TRY IT:
Count the rows below that contain the string "Аналоги", treating uppercase and lowercase as different, and reply with the number alone.

┄┄┄┄┄┄┄┄┄┄┄┄┄┄┄┄┄┄┄┄

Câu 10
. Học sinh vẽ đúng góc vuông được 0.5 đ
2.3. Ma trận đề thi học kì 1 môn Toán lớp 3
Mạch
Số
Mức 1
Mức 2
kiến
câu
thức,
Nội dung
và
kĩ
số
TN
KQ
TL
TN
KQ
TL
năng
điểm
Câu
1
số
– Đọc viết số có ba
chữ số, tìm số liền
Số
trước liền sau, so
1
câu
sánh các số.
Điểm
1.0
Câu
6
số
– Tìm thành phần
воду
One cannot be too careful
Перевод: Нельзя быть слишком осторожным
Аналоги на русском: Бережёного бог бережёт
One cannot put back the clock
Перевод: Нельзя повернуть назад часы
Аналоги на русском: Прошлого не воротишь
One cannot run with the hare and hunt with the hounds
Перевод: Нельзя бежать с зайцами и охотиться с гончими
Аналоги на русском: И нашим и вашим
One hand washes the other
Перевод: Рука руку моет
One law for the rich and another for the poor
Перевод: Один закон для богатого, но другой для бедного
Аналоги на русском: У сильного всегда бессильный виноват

┄┄┄┄┄┄┄┄┄┄┄┄┄┄┄┄┄┄┄┄

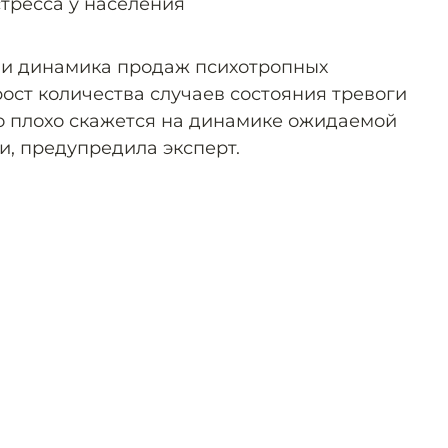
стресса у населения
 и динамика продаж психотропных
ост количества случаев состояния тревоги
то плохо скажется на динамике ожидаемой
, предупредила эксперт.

┄┄┄┄┄┄┄┄┄┄┄┄┄┄┄┄┄┄┄┄

REPLY:
4